Si algo no perdono a los independentistas, además de su insolidaridad, es que con sus acciones temerarias han hecho aflorar los peores sentimientos también en la otra parte.

La sinrazón nacionalista ha resucitado en muchos del otro lado el viejo fantasma de la intolerancia, ese vicio tan inveterado entre nosotros y que tantas desgracias ha traído al país.

El fanatismo secesionista, ése que hace decir a algunos catalanes que no les importa comer piedras con tal de conseguir la independencia, encuentra su imagen especular en la intolerancia de los españolistas a marchamartillo.

Si los radicales del otro lado del Ebro dividen a la población en buenos o malos catalanes, según que estén o no de acuerdo con sus ambiciones secesionistas, también aquí parece que se nos divida en buenos o malos españoles, según sea nuestra posición con respecto a la unidad de España.

Si uno repasa estos días la prensa de Madrid, incluido algún diario que presume de liberal, veremos cómo en sus editoriales y artículos de opinión no se admite la mínima fisura en el apoyo a la contundente respuesta del Gobierno del PP al desafío secesionista.

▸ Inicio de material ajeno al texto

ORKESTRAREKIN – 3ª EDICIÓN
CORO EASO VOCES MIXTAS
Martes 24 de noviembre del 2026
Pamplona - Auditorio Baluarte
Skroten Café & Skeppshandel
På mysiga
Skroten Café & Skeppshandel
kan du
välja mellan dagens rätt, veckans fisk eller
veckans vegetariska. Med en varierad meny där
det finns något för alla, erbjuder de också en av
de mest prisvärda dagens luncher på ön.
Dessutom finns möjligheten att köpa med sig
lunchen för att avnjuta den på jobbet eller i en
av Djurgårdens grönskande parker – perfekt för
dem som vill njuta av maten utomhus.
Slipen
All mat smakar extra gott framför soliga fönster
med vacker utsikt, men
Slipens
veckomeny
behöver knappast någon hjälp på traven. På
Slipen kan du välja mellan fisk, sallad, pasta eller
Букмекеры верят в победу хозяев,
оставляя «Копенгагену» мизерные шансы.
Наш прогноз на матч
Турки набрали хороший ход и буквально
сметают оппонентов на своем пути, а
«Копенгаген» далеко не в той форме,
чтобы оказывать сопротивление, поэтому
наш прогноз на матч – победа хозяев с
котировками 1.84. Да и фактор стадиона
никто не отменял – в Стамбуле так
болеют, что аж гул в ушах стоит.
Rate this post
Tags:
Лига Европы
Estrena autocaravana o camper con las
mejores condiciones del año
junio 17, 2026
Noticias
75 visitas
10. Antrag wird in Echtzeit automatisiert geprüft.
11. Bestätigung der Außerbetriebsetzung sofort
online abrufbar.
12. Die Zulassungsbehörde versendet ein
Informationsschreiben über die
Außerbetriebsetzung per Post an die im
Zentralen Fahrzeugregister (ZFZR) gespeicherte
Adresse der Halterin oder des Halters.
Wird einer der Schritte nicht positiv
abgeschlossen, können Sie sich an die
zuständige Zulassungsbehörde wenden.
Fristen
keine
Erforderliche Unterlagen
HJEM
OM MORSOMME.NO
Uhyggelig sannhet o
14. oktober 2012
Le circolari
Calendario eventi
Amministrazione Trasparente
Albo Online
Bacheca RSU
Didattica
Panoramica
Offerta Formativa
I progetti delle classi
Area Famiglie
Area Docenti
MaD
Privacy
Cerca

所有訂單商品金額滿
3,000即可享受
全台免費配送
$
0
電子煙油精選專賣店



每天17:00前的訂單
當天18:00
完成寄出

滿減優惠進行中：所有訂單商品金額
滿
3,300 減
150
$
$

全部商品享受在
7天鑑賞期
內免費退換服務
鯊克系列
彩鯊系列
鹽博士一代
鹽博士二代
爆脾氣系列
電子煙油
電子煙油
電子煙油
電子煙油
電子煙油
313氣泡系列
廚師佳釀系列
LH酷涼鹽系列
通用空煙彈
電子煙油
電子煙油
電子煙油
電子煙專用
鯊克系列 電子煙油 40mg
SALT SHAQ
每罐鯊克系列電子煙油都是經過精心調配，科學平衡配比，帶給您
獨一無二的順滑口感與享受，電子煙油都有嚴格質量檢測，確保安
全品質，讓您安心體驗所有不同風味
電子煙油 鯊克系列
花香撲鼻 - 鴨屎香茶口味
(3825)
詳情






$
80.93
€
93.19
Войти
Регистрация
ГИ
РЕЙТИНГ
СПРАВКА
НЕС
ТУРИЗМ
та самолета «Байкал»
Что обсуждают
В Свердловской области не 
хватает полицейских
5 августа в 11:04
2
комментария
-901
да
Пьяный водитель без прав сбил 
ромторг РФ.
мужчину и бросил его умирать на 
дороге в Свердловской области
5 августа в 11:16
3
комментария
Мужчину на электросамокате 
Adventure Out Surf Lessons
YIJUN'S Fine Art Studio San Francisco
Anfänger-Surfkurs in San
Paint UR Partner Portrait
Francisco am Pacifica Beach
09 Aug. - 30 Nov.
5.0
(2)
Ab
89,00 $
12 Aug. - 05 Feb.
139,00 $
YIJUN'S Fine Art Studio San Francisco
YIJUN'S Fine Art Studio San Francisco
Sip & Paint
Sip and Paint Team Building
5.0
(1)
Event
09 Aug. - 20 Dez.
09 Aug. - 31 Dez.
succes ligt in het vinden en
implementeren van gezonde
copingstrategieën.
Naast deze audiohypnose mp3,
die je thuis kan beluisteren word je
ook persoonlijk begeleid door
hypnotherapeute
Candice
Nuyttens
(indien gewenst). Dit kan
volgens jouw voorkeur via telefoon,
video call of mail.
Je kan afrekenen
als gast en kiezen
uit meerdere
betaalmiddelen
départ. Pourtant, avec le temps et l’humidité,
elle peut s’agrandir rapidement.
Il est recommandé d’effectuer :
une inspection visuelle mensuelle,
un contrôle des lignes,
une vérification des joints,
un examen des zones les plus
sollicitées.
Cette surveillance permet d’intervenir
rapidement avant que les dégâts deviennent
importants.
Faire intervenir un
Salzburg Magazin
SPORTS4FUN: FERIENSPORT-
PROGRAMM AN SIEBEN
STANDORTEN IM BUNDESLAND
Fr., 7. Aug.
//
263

Quienes osan poner en cuestión que la toma del control del Gobierno catalán por el de Madrid vaya a resolver las cosas, se ven inmediatamente acusados de "complicidad" con el independentismo e incluso directamente de "traición".

Aquí no valen los matices; aquí, como allí, no es lícito discutir nada, sino que se exige patriotismo y lealtad. Y si allí el pueblo canta "L´Estaca", aquí, a falta de algo mejor, muchos, tal vez demasiados corean el "Que viva España".

Pues no. Aunque le acusen injustamente de equidistancia, uno se permite disentir de las posturas radicales de una y otra parte porque está convencido de que los problemas, incluso los más difíciles sólo se resuelven dialogando.

Hay demasiados pirómanos por conveniencia aquí y allá. Y muy pocos, por desgracia, dispuestos a apagar el fuego antes de que termine quemándolo todo.

Dicen aquéllos que no se sentarán a discutir otra cosa que no sea la independencia, y afirman éstos que no dialogarán con nadie que se haya situado fuera de la Constitución.

Es lo que se llama un "diálogo de sordos". ¿Por qué no les regalamos a ambos una trompetilla para que puedan escuchar las razones del contrario?

Tal vez, por difícil que parezca, terminen encontrando algo en común. Y toda España y Europa se lo agradecerán eternamente.